Big data, artificial intelligence to support research on harmful blue-green algae
A team of scientists from research centers stretching from Maine to South Carolina will develop and deploy high-tech tools to explore cyanobacteria in lakes across the East Coast.
The multi-year project will combine big data, artificial intelligence and robotics with new and time-tested techniques for lake sampling to understand where, when, and how cyanobacterial blooms develop.
The research team brings together experts in freshwater ecology, computer science, engineering and geospatial science from Bates College, Colby College, Dartmouth, the University of New Hampshire, the University of Rhode Island and the University of South Carolina.
"It is rare to have teams from so many different specialties converge to study a problem like this," said Alberto Quattrini Li, an assistant professor of computer science at Dartmouth and the overall project lead. "By working together, we can increase the amount of data that can be collected and increase prediction capabilities."
Freshwater lakes are responsible for a variety of human and ecological services, such as providing drinking water and producing food. But lakes across the country and world are increasingly threatened by an increase in the incidence of harmful cyanobacterial blooms.
Sometimes known as blue-green algae, blooms of cyanobacteria impact the quality of lake water and threaten human health through toxins that can damage multiple organ systems.
Scientists know that land-use changes and global climate change are the main drivers of cyanobacteria, but there is still much that is not known about what influences the timing and location of blooms in individual lakes. Researchers are also looking to understand how cyanobacteria are impacted by extreme precipitation events.
"We suspect that individual blooms result from a complicated interaction of conditions that include nutrient loading during the past spring, recent trends in temperature and precipitation, and current in-lake conditions," said Kathryn Cottingham, a professor of biology at Dartmouth. "Until now, we haven't had the tools or technologies to track conditions at the right spatial or temporal scales to understand those drivers."
The project will use robotic boats, buoys and camera-equipped drones to measure physical, chemical, and biological data in lakes where cyanobacteria are detected. When combined, the technology will generate large volumes of data related to the lakes and the development of the harmful blooms. The project will also build new algorithmic models to assess the findings.
Lakes in New Hampshire, Maine, Rhode Island, and South Carolina will be studied as part of the project.
Information collected through the research could lead to better predictions of when and where cyanobacterial blooms take place. Those predictions might allow earlier actions to protect public health in recreational lakes and in lakes that supply drinking water.

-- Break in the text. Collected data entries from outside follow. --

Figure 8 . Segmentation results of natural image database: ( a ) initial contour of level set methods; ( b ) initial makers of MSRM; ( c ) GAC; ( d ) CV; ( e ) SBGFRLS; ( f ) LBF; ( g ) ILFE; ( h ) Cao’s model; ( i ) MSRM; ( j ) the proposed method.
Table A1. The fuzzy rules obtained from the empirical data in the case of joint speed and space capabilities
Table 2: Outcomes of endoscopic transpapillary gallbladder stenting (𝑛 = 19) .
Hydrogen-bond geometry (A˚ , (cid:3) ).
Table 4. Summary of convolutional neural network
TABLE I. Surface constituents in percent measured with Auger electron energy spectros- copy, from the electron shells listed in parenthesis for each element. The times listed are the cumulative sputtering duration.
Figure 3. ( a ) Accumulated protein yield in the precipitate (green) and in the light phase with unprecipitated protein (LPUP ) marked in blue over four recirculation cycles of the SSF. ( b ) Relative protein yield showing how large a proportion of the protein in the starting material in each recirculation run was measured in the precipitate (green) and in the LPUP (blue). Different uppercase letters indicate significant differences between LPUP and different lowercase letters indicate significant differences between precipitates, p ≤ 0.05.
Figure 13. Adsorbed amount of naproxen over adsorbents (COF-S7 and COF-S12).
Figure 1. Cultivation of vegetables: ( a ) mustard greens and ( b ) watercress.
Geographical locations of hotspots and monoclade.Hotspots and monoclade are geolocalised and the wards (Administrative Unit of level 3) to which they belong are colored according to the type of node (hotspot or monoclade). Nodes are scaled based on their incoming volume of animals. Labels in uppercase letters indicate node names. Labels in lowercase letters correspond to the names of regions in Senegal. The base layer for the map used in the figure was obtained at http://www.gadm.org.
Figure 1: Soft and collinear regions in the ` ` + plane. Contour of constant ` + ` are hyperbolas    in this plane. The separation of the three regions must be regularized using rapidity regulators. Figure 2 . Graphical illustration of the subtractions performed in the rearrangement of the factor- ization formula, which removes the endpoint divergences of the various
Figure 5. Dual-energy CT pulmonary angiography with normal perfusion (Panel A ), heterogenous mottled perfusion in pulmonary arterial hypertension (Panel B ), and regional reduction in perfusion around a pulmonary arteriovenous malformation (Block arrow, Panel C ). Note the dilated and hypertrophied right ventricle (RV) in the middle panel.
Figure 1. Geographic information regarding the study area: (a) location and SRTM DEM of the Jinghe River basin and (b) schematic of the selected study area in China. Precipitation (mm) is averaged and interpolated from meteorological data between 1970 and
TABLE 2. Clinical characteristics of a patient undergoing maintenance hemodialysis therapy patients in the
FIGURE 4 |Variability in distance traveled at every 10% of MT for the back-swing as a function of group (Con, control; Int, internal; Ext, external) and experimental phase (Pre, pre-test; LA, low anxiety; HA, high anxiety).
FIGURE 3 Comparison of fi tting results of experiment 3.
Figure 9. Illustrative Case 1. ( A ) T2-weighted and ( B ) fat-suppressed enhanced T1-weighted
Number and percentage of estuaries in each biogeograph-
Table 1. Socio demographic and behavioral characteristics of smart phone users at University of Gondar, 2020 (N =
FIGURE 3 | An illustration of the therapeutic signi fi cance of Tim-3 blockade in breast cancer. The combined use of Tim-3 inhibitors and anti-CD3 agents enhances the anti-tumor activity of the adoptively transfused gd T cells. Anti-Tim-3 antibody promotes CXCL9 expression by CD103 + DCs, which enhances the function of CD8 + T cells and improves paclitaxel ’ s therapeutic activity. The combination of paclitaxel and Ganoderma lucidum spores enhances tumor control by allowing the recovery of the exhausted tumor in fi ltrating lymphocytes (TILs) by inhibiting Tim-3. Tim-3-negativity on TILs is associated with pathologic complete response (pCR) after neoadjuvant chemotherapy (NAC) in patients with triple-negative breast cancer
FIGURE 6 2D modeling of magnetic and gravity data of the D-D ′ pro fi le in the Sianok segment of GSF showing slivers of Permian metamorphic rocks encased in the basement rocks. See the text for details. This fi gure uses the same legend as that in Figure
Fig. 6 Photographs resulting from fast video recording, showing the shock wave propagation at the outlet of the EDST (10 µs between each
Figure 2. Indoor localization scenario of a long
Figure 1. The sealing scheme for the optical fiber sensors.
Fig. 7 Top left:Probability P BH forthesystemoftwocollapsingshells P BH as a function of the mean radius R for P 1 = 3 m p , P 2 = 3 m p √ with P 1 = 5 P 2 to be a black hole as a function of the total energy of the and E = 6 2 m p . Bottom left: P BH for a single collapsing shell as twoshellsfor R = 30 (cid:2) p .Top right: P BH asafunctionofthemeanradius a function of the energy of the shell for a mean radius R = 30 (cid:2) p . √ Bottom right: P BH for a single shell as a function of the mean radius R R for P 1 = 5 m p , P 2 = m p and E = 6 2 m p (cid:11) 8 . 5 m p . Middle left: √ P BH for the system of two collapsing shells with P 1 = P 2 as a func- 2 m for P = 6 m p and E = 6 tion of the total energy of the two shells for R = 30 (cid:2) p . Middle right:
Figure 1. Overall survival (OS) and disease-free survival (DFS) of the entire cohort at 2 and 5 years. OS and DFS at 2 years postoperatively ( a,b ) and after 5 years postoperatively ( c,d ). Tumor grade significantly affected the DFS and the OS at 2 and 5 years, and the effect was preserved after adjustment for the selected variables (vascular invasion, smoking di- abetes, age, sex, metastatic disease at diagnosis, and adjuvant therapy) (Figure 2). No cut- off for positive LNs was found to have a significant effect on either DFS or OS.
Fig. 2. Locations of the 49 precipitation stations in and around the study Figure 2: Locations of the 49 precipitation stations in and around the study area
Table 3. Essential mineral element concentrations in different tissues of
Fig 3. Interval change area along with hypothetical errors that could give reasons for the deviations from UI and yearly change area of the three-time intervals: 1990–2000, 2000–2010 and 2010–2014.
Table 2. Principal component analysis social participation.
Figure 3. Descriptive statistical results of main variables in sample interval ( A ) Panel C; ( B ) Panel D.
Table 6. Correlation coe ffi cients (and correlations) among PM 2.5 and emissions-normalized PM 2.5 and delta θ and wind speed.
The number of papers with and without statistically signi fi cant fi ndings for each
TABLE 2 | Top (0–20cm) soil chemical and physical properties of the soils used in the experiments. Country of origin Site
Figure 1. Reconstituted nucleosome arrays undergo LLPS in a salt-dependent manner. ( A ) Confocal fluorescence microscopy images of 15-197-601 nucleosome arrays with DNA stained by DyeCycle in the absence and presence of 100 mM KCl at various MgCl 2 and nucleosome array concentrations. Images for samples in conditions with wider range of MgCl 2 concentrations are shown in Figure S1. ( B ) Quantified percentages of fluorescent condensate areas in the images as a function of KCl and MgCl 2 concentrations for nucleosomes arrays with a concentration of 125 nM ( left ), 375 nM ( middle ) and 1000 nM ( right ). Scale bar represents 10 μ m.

With technology covering the water and air, researchers will also collect information on population and land use around the lakes to determine how those factors might impact bloom formation.
Project technology will be shared with lake managers and citizens so that community members can conduct their own monitoring. Local homeowners will form a corps of "citizen scientists" to support the project.
Undergraduate and graduate students will also participate with the project. Such interdisciplinary training is hoped to prepare the next generation of scientists to address societal issues.